▶ [TASK REQUIREMENTS] Only one stretch of the records below should be repeated. It starts with the line containing "M 1647,17 L" and goes on through the line containing "M 1642,356 L 1687,391 L 1674,408 L 1630,372 Z", exactly as written.

*** Opening DATA PROVIDED ***

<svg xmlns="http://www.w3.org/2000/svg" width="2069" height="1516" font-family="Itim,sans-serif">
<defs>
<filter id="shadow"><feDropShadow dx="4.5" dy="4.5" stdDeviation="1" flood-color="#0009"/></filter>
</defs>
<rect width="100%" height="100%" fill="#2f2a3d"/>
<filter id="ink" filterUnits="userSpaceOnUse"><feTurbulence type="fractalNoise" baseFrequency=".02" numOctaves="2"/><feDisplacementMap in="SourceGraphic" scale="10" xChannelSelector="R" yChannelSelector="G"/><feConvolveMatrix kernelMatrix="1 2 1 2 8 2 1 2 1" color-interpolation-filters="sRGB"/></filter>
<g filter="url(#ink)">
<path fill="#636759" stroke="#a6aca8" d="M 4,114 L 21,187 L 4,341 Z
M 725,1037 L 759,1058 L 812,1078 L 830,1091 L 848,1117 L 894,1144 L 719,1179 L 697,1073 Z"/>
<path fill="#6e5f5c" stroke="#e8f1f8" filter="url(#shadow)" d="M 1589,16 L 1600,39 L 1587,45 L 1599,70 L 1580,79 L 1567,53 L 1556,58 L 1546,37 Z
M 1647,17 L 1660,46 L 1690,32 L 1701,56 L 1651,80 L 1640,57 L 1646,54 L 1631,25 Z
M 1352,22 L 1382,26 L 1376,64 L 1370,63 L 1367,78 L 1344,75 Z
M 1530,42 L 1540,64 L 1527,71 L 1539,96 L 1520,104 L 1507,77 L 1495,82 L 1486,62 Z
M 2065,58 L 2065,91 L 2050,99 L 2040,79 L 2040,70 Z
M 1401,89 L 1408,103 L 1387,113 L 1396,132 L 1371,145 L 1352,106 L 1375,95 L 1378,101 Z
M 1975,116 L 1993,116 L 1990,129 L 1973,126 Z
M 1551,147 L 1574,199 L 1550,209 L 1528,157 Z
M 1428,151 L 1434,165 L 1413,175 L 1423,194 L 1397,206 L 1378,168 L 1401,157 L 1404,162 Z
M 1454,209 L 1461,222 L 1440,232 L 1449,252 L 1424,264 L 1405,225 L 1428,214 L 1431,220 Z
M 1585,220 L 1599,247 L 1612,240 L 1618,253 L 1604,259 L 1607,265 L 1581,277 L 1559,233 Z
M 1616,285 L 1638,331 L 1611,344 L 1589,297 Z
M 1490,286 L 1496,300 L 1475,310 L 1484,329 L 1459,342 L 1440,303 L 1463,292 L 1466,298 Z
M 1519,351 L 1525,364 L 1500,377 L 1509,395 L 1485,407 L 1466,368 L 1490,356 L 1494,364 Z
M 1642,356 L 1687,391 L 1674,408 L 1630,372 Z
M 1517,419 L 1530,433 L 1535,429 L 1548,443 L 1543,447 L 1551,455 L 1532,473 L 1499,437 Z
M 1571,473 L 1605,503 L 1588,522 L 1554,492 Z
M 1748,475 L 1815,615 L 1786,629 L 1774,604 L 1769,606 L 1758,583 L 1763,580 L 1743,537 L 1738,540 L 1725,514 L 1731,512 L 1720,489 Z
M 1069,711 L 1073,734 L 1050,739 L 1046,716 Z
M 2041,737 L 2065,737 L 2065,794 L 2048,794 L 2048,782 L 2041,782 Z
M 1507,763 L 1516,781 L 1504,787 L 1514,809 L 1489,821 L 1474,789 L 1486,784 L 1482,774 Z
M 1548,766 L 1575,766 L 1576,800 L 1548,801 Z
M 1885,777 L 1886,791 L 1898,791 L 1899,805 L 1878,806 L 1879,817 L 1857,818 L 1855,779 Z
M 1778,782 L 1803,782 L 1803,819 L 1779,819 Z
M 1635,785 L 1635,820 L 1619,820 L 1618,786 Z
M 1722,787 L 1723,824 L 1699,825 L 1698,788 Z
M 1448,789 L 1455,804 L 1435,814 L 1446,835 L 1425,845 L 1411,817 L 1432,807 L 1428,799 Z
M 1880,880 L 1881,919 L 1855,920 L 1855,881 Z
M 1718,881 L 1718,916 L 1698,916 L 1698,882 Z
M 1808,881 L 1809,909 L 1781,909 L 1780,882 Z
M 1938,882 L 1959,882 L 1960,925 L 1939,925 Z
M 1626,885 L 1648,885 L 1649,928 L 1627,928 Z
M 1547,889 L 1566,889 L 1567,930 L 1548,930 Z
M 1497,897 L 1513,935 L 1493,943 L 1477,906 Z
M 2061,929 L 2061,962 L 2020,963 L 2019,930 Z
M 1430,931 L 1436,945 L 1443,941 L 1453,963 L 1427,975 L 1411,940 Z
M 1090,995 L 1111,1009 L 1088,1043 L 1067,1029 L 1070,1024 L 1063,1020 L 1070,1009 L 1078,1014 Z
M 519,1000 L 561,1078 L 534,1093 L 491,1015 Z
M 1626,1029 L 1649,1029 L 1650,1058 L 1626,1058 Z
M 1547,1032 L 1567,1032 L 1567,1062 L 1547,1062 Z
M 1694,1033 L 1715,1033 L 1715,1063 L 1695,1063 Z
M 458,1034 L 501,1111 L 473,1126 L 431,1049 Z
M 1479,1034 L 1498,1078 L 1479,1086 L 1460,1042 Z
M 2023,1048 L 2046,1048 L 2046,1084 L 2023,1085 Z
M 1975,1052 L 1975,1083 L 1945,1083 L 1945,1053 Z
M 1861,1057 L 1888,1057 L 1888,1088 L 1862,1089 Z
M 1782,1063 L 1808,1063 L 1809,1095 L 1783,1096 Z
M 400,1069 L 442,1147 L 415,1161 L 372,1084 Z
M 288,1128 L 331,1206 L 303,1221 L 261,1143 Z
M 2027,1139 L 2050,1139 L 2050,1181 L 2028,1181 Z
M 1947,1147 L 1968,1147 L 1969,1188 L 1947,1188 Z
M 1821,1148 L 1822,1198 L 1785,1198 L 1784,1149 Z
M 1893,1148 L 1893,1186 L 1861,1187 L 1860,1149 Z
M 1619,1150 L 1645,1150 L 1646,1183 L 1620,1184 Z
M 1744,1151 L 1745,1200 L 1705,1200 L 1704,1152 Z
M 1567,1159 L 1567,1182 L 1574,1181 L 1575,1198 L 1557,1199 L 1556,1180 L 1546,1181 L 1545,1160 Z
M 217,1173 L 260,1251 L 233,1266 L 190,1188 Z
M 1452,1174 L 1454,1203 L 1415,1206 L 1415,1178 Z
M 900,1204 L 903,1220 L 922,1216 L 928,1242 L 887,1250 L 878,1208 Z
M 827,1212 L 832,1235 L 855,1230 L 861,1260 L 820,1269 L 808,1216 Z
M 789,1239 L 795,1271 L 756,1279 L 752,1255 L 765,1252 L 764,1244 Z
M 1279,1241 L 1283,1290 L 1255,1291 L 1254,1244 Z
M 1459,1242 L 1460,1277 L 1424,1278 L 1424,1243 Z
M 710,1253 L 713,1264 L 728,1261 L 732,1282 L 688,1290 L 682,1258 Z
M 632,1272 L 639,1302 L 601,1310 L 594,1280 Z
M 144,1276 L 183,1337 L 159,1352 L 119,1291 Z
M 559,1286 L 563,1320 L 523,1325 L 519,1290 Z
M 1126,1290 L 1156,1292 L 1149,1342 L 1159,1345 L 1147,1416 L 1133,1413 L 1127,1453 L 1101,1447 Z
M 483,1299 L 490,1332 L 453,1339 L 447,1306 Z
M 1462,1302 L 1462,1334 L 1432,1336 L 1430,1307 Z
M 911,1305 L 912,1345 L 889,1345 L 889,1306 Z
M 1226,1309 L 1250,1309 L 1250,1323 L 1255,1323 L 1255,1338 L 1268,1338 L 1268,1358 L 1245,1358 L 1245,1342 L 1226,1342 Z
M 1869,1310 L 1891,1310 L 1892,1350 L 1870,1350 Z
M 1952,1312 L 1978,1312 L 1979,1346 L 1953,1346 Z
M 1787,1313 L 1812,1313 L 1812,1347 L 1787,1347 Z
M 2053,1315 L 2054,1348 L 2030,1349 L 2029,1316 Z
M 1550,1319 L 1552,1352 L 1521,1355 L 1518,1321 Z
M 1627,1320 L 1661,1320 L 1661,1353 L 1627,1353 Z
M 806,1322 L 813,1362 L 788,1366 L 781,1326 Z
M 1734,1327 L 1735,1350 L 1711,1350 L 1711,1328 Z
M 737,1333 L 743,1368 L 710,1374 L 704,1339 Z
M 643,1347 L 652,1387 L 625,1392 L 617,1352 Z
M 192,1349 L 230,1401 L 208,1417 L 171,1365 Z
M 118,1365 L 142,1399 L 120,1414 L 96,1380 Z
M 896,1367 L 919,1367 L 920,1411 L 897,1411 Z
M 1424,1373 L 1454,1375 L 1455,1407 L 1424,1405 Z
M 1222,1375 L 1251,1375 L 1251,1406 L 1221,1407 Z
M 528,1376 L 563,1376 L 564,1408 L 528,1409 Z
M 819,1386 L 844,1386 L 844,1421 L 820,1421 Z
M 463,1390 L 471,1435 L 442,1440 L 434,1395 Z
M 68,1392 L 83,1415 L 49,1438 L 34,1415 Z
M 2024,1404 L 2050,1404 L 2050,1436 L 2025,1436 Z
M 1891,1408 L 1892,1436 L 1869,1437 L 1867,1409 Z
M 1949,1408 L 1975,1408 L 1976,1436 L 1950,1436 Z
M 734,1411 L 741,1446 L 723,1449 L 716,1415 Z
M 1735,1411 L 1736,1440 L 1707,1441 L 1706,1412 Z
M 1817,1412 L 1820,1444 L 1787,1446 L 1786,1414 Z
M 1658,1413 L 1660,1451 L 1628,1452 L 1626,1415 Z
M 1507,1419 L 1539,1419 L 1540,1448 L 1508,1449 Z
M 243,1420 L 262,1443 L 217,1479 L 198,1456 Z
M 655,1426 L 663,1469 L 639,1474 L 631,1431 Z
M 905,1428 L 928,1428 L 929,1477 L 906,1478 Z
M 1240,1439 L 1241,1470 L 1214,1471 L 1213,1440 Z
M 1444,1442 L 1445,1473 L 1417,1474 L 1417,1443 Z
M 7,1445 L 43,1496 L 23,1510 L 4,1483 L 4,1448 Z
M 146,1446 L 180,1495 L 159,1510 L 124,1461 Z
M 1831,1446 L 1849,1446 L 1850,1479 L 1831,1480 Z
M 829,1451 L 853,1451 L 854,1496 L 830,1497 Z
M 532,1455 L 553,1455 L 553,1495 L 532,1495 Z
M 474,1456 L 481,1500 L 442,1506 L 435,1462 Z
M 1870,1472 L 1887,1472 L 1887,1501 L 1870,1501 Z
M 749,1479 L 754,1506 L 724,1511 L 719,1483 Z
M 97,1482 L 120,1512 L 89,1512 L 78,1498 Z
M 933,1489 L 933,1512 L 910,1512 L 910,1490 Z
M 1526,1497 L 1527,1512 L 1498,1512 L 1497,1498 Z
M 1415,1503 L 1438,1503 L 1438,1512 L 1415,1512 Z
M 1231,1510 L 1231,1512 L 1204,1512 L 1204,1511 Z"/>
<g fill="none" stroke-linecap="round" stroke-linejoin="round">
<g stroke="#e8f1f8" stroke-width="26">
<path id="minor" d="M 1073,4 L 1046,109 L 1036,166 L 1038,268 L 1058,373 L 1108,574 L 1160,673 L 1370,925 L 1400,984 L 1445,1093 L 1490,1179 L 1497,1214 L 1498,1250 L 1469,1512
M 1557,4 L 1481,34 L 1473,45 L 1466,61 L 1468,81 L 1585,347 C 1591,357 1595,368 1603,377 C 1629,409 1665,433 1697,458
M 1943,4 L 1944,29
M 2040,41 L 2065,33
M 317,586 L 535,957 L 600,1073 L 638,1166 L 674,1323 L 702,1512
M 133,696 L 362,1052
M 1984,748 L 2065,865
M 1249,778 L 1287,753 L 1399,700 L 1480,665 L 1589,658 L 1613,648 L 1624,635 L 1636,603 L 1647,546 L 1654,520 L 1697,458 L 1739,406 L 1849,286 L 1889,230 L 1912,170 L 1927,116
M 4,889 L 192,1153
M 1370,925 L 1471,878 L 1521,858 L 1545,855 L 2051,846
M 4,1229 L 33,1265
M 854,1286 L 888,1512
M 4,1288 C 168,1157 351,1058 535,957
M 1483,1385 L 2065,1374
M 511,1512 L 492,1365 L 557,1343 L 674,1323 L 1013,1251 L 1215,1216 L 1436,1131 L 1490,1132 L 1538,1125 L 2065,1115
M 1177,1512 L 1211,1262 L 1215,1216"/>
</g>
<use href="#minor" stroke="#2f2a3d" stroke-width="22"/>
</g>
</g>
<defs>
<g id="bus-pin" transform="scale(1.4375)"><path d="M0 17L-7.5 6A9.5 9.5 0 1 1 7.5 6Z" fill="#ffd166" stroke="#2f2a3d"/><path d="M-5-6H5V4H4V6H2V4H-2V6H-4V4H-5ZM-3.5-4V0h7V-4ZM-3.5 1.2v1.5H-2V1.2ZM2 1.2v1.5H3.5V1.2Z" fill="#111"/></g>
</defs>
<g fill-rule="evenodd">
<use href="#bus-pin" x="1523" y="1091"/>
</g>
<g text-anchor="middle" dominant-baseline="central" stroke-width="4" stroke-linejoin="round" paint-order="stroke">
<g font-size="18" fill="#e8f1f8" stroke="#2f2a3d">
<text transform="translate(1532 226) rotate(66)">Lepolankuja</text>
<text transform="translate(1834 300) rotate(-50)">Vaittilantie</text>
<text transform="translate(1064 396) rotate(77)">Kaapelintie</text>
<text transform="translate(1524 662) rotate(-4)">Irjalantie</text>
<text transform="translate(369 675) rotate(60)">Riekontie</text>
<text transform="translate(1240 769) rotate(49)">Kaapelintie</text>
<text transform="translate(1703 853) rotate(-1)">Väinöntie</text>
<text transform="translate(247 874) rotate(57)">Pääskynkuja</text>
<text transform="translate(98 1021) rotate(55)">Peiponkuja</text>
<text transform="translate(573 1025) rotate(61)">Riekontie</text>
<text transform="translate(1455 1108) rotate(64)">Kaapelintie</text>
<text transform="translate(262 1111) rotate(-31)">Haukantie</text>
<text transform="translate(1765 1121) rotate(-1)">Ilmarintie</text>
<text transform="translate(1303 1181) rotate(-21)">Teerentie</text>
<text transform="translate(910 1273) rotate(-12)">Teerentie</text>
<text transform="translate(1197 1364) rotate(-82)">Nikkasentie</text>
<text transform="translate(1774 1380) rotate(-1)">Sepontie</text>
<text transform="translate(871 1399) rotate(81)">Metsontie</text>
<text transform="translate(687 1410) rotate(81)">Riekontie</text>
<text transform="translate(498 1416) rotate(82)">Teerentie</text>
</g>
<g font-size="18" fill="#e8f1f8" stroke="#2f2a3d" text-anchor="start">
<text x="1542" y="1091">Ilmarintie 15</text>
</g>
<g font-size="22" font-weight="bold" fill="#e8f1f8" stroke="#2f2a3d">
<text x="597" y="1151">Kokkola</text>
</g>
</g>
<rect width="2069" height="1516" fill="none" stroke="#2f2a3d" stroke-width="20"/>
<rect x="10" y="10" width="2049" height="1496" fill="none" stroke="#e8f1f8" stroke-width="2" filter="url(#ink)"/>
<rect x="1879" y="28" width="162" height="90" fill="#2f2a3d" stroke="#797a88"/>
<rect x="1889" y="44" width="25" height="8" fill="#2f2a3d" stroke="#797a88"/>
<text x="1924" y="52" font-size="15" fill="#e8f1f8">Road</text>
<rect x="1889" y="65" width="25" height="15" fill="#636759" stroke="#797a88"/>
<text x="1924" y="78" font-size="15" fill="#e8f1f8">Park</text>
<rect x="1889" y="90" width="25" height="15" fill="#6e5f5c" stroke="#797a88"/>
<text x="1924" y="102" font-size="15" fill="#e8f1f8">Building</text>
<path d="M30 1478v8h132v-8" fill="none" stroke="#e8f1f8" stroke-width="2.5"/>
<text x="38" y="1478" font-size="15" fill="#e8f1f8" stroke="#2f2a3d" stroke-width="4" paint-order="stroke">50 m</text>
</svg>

*** Closing DATA PROVIDED ***

▶ [EXERCISE OUTPUT]
M 1647,17 L 1660,46 L 1690,32 L 1701,56 L 1651,80 L 1640,57 L 1646,54 L 1631,25 Z
M 1352,22 L 1382,26 L 1376,64 L 1370,63 L 1367,78 L 1344,75 Z
M 1530,42 L 1540,64 L 1527,71 L 1539,96 L 1520,104 L 1507,77 L 1495,82 L 1486,62 Z
M 2065,58 L 2065,91 L 2050,99 L 2040,79 L 2040,70 Z
M 1401,89 L 1408,103 L 1387,113 L 1396,132 L 1371,145 L 1352,106 L 1375,95 L 1378,101 Z
M 1975,116 L 1993,116 L 1990,129 L 1973,126 Z
M 1551,147 L 1574,199 L 1550,209 L 1528,157 Z
M 1428,151 L 1434,165 L 1413,175 L 1423,194 L 1397,206 L 1378,168 L 1401,157 L 1404,162 Z
M 1454,209 L 1461,222 L 1440,232 L 1449,252 L 1424,264 L 1405,225 L 1428,214 L 1431,220 Z
M 1585,220 L 1599,247 L 1612,240 L 1618,253 L 1604,259 L 1607,265 L 1581,277 L 1559,233 Z
M 1616,285 L 1638,331 L 1611,344 L 1589,297 Z
M 1490,286 L 1496,300 L 1475,310 L 1484,329 L 1459,342 L 1440,303 L 1463,292 L 1466,298 Z
M 1519,351 L 1525,364 L 1500,377 L 1509,395 L 1485,407 L 1466,368 L 1490,356 L 1494,364 Z
M 1642,356 L 1687,391 L 1674,408 L 1630,372 Z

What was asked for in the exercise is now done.